“El futuro no existe para ser adivinado, sino para ser hecho”. Nos interesa en la medida en que pueda contener nuestros objetivos presentes. Esta verdad palmaria, a veces no es correctamente entendida y se descuida el presente, el ahora, que es cuando podemos hacer las cosas.
Si descuidamos el presente, las consecuencias serán funestas, se caerá en la ceguera ante la vida, la precipitación y el atolondramiento que ello trae consigo.
Muchos de los males que padecemos: droga, divorcio, pornografía, pérdida de los valores morales, consumismo, aumento de la brecha entre ricos y pobres, desempleo, etc., se deben, quizá, por no haber cuidado nuestro presente, por vivir del modo más impaciente lo que contraría.
Lincoln, dijo en una ocasión, que una de las cosas más difíciles para el hombre, consiste en lo qué tiene que hacer uno al momento siguiente. Y es cierto, a veces, resulta imposible. Pero no reside aquí el problema: sino en la carencia de unos objetivos por los que valga la pena esforzarse.
¿Cuáles son nuestros objetivos? ¿Qué pretendemos?: forjar un mundo más humano, donde cada persona sea acogida con alegría, se le respeten sus derechos y fomente su libertad. En todo esto coincidimos, y nadie sería capaz de objetarlo. El asunto radica más bien en cómo y para qué.

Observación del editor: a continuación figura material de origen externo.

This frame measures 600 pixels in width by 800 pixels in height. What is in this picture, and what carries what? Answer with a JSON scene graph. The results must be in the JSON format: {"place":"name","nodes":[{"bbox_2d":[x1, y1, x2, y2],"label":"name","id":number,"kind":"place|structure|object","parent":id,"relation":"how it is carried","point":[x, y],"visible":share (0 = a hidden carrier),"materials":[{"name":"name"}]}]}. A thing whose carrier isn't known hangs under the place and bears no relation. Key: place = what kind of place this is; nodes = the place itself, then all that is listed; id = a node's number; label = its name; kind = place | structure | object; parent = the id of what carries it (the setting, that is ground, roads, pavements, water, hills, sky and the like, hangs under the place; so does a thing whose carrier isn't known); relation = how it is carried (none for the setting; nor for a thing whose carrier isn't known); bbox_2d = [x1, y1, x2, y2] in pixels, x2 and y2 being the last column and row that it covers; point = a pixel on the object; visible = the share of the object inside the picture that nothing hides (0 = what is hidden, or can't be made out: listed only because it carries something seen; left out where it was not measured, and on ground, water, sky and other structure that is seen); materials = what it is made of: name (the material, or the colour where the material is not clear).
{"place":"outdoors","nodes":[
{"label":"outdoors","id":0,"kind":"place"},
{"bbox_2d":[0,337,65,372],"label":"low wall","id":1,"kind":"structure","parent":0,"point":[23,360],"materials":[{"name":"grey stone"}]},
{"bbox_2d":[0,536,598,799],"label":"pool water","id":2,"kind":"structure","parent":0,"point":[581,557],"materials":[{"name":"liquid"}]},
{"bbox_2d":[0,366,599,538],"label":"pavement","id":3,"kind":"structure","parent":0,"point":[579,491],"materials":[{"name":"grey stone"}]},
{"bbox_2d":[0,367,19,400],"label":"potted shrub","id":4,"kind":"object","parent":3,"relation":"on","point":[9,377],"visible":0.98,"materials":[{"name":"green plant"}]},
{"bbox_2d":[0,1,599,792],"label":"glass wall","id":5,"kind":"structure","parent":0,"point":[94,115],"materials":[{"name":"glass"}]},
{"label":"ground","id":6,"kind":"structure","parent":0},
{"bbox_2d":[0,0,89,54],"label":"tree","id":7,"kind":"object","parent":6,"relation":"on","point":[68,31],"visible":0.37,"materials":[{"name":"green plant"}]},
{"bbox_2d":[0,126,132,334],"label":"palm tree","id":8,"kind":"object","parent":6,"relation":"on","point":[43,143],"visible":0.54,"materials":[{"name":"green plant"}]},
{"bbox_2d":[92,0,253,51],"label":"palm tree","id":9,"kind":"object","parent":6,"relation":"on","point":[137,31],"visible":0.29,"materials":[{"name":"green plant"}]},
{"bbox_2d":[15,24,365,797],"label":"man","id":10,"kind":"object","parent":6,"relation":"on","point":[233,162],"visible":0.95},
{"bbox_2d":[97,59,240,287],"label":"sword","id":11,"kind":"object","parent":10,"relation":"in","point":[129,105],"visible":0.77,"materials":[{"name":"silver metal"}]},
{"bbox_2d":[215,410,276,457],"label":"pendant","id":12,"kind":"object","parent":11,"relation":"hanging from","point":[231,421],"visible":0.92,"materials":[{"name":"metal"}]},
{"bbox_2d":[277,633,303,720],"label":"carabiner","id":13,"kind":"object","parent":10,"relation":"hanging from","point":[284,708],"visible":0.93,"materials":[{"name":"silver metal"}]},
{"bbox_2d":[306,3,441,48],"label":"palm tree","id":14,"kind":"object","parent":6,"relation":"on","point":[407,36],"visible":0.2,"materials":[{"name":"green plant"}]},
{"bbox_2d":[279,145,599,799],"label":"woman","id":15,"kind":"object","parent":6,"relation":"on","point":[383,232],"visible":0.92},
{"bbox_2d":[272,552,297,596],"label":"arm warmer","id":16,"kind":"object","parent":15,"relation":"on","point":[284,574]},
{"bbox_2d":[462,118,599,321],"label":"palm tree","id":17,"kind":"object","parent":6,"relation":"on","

No se trata de forjarnos una utopía, si no de ser realistas, sabiendo que es imposible encontrar la felicidad plena en esta vida, pero que si resulta posible una felicidad relativa y que al menos se pueden crear las condiciones para ser felices. Pero no se trata de un estado, sino más bien de una actitud ante la vida, la que hace que seamos felices y contribuyamos a que también lo sean los demás.

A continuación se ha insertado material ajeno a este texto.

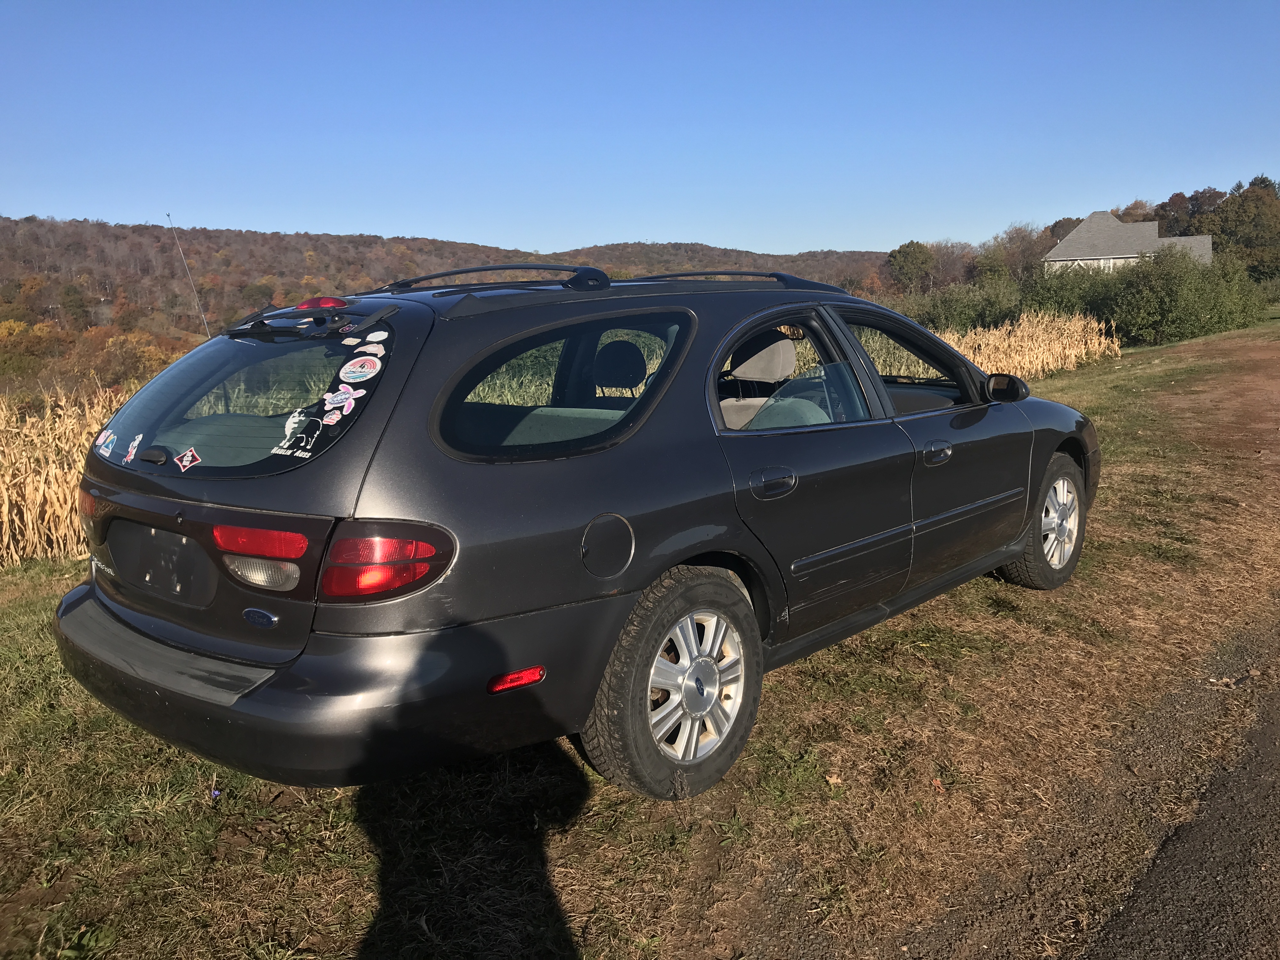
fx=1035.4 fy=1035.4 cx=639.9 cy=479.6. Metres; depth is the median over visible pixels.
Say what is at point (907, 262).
tree
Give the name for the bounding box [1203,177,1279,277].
tree
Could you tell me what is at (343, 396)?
sticker
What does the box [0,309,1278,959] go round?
lawn
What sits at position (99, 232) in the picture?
wooded hill
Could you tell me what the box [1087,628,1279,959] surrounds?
road
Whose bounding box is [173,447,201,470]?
sticker
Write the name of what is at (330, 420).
sticker
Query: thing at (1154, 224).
house
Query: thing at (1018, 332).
corn field
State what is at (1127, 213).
tree
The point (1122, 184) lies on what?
sky
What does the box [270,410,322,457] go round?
sticker
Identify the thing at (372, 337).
sticker
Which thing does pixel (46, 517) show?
corn field
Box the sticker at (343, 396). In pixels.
[322,384,359,419]
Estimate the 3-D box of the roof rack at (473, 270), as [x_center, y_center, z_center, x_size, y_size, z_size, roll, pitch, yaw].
[-0.631,-0.785,4.020,1.164,0.109,0.375,9,14,42]
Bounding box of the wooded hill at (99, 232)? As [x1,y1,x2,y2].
[0,216,883,384]
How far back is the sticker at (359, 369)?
2.86 m
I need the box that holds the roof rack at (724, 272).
[627,268,842,289]
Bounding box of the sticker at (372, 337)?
[364,329,390,346]
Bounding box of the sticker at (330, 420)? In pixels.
[320,409,344,425]
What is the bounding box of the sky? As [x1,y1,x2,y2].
[0,0,1279,255]
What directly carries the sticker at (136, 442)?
attached to the car
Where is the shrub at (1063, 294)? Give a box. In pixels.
[1022,260,1119,321]
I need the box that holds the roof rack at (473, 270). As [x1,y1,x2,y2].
[360,261,609,295]
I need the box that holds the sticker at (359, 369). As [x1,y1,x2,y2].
[339,354,381,382]
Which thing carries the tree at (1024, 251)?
on the ground
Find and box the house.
[1042,209,1215,272]
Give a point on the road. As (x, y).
(1246, 872)
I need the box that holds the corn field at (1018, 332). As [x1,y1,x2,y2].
[935,311,1123,377]
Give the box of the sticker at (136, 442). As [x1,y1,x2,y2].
[122,433,143,461]
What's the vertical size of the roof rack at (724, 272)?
0.096 m
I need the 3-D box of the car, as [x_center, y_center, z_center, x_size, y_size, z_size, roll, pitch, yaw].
[0.228,-0.104,4.516,1.925,1.594,4.657,9,14,42]
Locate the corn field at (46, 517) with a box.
[0,380,141,566]
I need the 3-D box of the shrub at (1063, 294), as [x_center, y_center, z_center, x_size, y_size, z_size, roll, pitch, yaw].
[14.595,-5.907,34.594,3.939,2.826,3.870,9,14,42]
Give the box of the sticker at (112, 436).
[94,429,117,452]
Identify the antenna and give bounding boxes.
[164,213,211,340]
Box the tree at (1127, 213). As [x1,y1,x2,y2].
[1112,199,1157,222]
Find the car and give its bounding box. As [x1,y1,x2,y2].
[50,261,1105,805]
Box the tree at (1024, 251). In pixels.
[978,223,1054,282]
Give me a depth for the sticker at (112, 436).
3.27 m
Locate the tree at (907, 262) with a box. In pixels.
[884,240,936,291]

Por ejemplo, la actitud positiva y responsable de los paterfamilias, contribuye poderosamente al bienestar social y a edificar el futuro en los mejores términos que puedan ser imaginados. Lo que sensatamente podemos imaginar, lo podemos hacer.
La tasa de natalidad, indica el número de nacimientos por cada 1000 personas durante un año.
Con anterioridad a la Revolución Industrial (Inglaterra, siglo XVIII), las tasas de natalidad eran muy elevadas, superando el 40 por mil. En nuestros días la tasa de natalidad media está en torno al 28 por 1000, pero las diferencias entre países son muy acusadas. Así, algunos países mantienen tasas de natalidad parecidas a las sociedades anteriores a la revolución industrial, mientras que otros bajan claramente del 10 por mil, como, por ejemplo, es el caso de Alemania y España, lo cual es preocupante.
Este descenso es muy difícil detenerlo, aunque no imposible. Pues no sólo se explica por motivos económicos o sociales, sino también por una visión distorsionada del matrimonio y la familia y por una concepción egocéntrica y materialista de la vida.
Es preciso invertir esta tendencia en el descenso de los nacimientos. Podría ayudar, proporcionar ayuda económica a cada familia necesitada, pero sobre todo se hace imperativo una revalorización de la tarea educativa de los paterfamilias y del concepto monogámico del matrimonio y de una alegre y feliz apertura a la vida.
Es preciso quitarse los miedos y optar por la confianza en Dios, con la idea muy realista de que cada persona, recién concebida, ya trae un pan debajo del brazo.